Another characteristic that they all three had in common—and [turning to Bergson’s daughter, Astra Temko] this might’ve made your father a little difficult, I suspect—is that they didn’t suffer fools gladly.
Astra Temko: I have memories I don’t want to share. (Laughs.)
David Samuels: I think one reason your film about Le Chambon, Weapons of the Spirit, made such an impression on me was that it told a story about an entire community of simple, deeply rooted people who followed the dictates of conscience in an uncomplicated way. I remember seeing the film in the theater and being very struck by the explanation that these were Huguenots and that their connection to the Bible was direct and their own history of persecution in France was very alive to them. Saving Jews was a natural and uncomplicated if also very dangerous thing for them to do. So, is this kind of heroic activity really the product of relentless and exceedingly intelligent individuals? Weapons of the Spirit suggested the opposite.
Pierre Sauvage: It’s always nice to make a film and have someone summarize it so accurately. I actually think that there were, in the broadest terms, two types of rescuers. There were people who had no intention of being rescuers. They got up in the morning, were faced with a particular situation, and responded appropriately. Then there were others who struck me as being more driven characters, out to embody or to prove something. What’s interesting about Le Chambon is that it had both types. Wherever there was a strong Huguenot presence in France, there was rescue—for the reasons you started to identify. It happened that Le Chambon was the most densely Huguenot area in France, so you had the most intensive rescue activity.
David Samuels: There is a criticism of stories about rescuers that goes like this: The Holocaust wasn’t about human goodness. It’s a story about the mass murder of women, men, and children, often with the passive or gleeful help of their neighbors. All those people are dead, and an entire culture was destroyed. You can go to all of those villages in Poland, or to Prague, and you will find only museum-like traces of what once was an incredibly vital world, whose Jewish inhabitants died in horrible ways. Giving people the feel-good stories of a handful of individuals who heroically rescued a few of these people is in the end a profound distortion of a catastrophe, which had no redeeming value.

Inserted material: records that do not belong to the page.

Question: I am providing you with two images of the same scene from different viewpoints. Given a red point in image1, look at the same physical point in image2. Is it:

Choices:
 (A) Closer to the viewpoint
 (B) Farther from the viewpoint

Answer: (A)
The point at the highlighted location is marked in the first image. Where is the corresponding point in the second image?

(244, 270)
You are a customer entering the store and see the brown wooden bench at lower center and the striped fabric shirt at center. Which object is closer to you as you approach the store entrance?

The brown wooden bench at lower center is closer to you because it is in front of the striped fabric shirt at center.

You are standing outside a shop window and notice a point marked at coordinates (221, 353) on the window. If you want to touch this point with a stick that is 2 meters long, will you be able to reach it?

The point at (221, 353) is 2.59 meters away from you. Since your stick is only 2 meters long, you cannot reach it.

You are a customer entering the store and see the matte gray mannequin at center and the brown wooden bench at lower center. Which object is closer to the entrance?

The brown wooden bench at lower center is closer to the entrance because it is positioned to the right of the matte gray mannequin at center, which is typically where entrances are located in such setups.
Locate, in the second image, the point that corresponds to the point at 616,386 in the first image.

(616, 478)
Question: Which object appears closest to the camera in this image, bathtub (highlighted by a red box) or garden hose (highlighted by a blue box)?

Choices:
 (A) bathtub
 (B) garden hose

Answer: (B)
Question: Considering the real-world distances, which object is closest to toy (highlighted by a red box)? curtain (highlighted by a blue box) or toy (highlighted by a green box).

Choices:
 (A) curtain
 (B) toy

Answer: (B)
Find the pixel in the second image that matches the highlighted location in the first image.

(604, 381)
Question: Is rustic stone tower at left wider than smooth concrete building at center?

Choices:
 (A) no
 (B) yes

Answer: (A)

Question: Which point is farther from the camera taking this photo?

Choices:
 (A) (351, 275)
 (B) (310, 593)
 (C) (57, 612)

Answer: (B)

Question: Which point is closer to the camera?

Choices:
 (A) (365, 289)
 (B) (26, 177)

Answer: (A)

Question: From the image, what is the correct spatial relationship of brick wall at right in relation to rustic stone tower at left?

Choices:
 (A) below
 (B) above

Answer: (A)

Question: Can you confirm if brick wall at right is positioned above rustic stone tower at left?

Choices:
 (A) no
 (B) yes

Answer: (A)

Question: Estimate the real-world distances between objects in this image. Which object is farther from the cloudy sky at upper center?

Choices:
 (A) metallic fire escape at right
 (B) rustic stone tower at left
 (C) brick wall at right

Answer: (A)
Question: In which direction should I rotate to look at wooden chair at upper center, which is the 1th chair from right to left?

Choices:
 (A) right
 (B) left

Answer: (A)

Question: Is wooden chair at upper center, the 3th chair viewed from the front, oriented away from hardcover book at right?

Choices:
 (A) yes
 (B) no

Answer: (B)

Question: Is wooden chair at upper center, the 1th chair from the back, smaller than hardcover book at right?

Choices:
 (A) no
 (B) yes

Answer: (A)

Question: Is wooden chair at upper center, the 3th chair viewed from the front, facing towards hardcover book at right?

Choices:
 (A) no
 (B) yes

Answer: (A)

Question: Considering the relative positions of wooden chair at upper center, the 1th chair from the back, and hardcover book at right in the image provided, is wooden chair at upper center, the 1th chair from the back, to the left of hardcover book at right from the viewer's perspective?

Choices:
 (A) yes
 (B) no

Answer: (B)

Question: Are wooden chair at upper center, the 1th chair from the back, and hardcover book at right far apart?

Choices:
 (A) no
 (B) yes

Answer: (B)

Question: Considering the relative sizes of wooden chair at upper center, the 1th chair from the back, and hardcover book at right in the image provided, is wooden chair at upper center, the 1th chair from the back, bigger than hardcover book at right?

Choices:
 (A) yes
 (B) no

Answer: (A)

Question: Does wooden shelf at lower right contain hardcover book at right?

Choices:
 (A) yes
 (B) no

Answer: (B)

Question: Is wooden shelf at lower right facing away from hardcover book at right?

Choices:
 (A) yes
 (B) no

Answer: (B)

Pierre Sauvage: Of course there is nothing redemptive about mass murder. But any aspect of any story can be distorted. One can distort the righteous as well. But if faithfully addressed, if honestly approached, every story of rescue is an act of accusation. It’s the opposite of an alibi.
Peter Bergson himself is an incredible example. Here he was, saying all this stuff and doing all this stuff. So we now know that it was possible to say that stuff and to do that stuff. If we don’t have examples of what was possible to do and say, then we will be giving future generations the greatest alibi of all: that it wasn’t possible to do anything.
But I can understand some of the criticism of Schindler’s List, for example. Schindler was actually anti-Nazi, but that didn’t work. Spielberg wanted to tell this more dramatic story. Any dramatist wants a transformation, wants big moments.
David Samuels: I think there is also something inherently comfortable for Jews about the stories of gentile rescuers. We get to say, “Oh, well, look, the goyim were not all bad. We remember the good ones. On the other hand, the rest of you are a bunch of bloody murderers.” And then we get to have these wonderful discussions: Why didn’t they, the world, do more to rescue us while we were being murdered and victimized? It’s a very easy place, I think, for American Jews to rest. However, the story of Peter Bergson, especially for the American Jewish community, is much less comfortable.